* _What the exercise asks_:
Lines from the one with "f_number: 2.2" up to and including the one with "f_number: 1.8" are to be copied exactly from the records below, without their pictures.

* _Source data_:
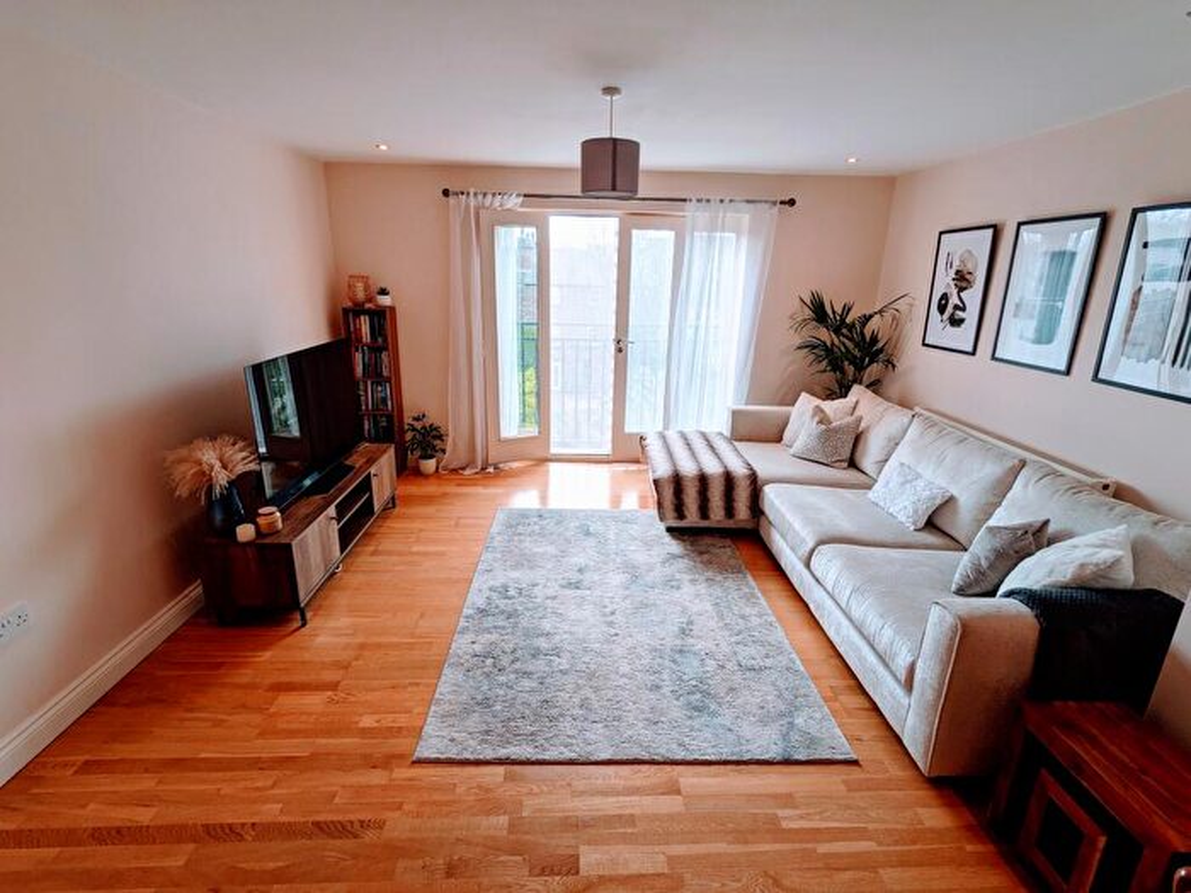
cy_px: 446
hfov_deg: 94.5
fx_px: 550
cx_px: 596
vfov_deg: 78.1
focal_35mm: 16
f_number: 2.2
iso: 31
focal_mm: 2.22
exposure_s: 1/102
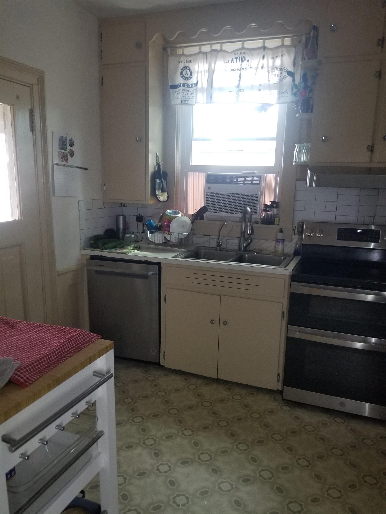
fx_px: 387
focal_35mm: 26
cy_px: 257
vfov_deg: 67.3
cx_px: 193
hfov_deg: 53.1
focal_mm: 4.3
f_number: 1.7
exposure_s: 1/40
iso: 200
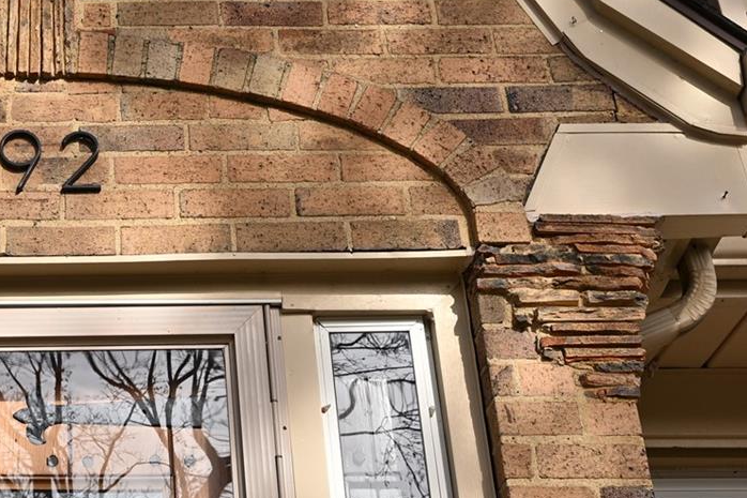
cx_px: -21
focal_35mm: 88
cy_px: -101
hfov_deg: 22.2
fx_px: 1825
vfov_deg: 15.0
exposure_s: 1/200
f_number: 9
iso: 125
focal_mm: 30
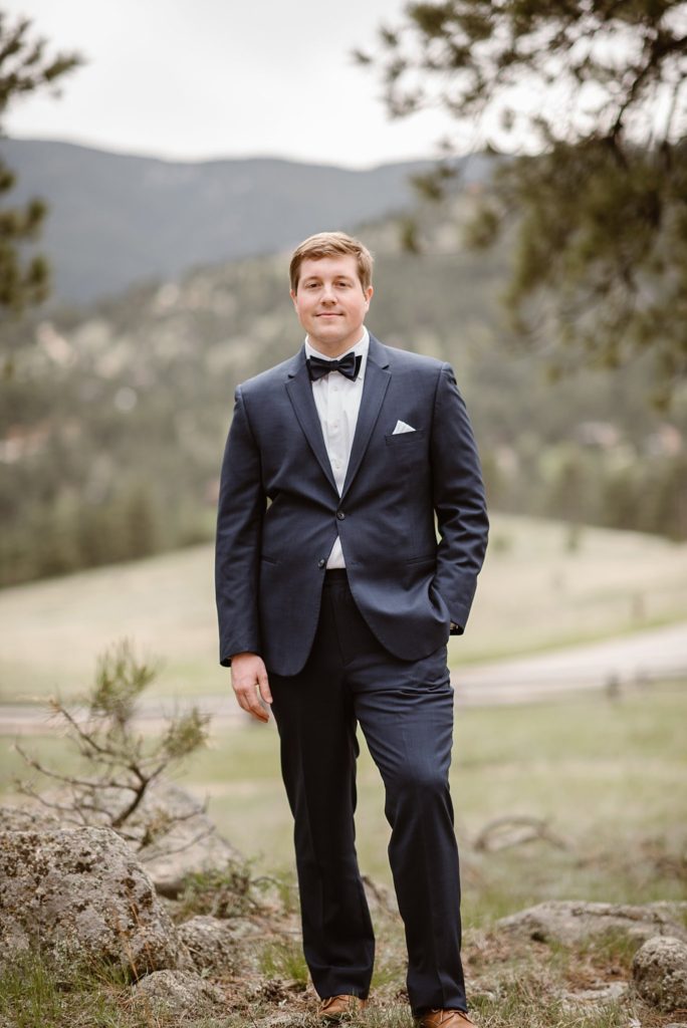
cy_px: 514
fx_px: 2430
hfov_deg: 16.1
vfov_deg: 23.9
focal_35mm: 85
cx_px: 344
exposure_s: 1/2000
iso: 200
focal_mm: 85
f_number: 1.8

==

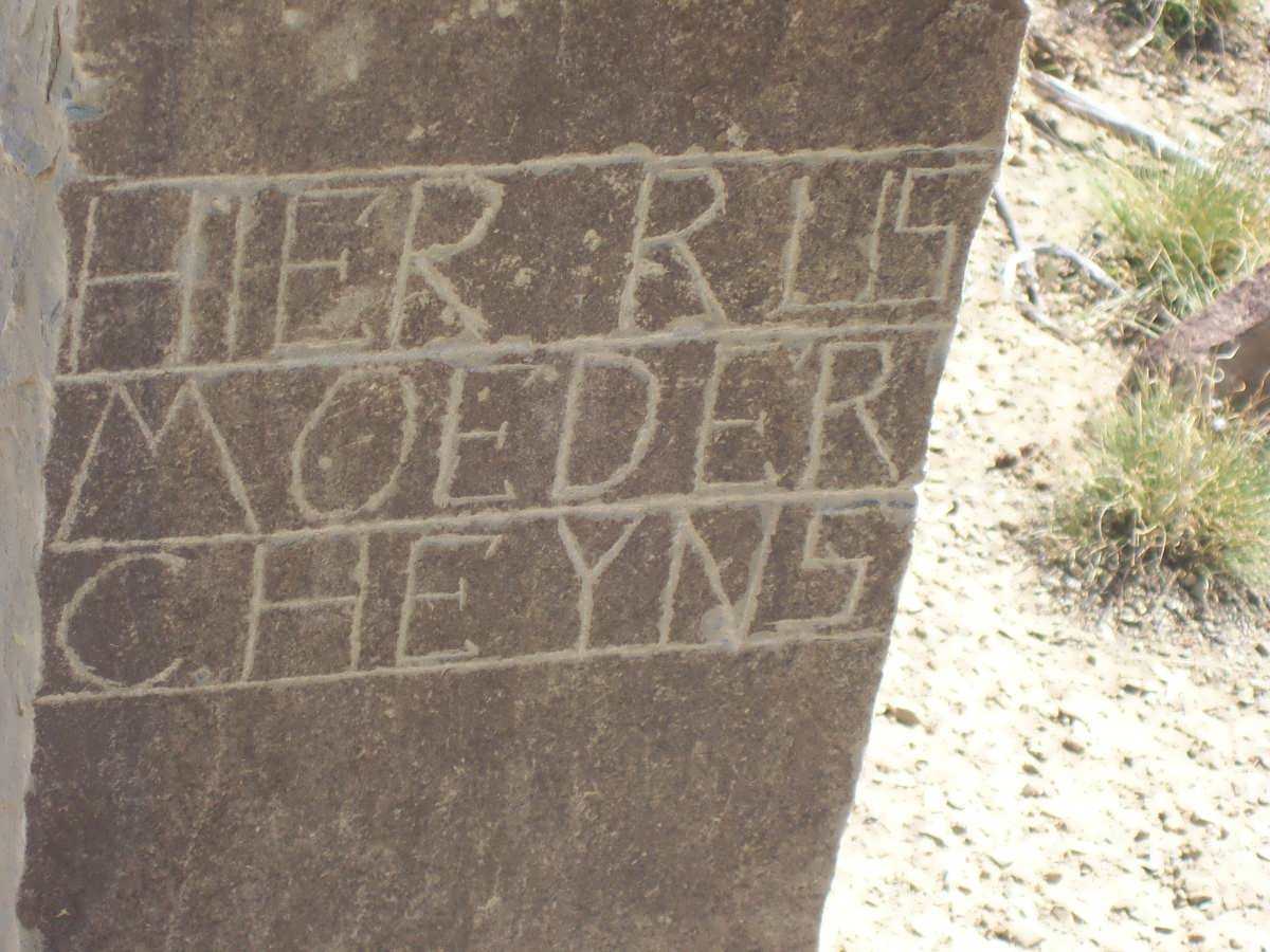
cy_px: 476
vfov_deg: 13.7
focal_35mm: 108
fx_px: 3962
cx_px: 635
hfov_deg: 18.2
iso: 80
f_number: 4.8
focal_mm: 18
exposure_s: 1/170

--

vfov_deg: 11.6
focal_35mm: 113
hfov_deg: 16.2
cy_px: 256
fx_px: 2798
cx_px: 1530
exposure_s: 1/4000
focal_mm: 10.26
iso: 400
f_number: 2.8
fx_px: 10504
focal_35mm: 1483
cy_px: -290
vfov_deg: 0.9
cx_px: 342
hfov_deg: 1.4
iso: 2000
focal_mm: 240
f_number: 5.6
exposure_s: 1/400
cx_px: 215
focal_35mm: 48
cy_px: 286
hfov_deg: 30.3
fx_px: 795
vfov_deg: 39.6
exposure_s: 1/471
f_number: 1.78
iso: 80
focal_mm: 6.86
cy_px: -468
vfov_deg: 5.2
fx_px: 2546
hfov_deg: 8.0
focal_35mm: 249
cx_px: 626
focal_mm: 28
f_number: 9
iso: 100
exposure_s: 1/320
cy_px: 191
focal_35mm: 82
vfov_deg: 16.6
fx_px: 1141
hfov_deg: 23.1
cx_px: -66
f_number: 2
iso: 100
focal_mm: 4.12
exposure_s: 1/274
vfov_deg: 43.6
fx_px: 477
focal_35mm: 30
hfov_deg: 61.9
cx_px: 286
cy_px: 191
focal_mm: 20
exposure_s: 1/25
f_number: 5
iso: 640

* _Solution_:
f_number: 2.2
iso: 31
focal_mm: 2.22
exposure_s: 1/102
fx_px: 387
focal_35mm: 26
cy_px: 257
vfov_deg: 67.3
cx_px: 193
hfov_deg: 53.1
focal_mm: 4.3
f_number: 1.7
exposure_s: 1/40
iso: 200
cx_px: -21
focal_35mm: 88
cy_px: -101
hfov_deg: 22.2
fx_px: 1825
vfov_deg: 15.0
exposure_s: 1/200
f_number: 9
iso: 125
focal_mm: 30
cy_px: 514
fx_px: 2430
hfov_deg: 16.1
vfov_deg: 23.9
focal_35mm: 85
cx_px: 344
exposure_s: 1/2000
iso: 200
focal_mm: 85
f_number: 1.8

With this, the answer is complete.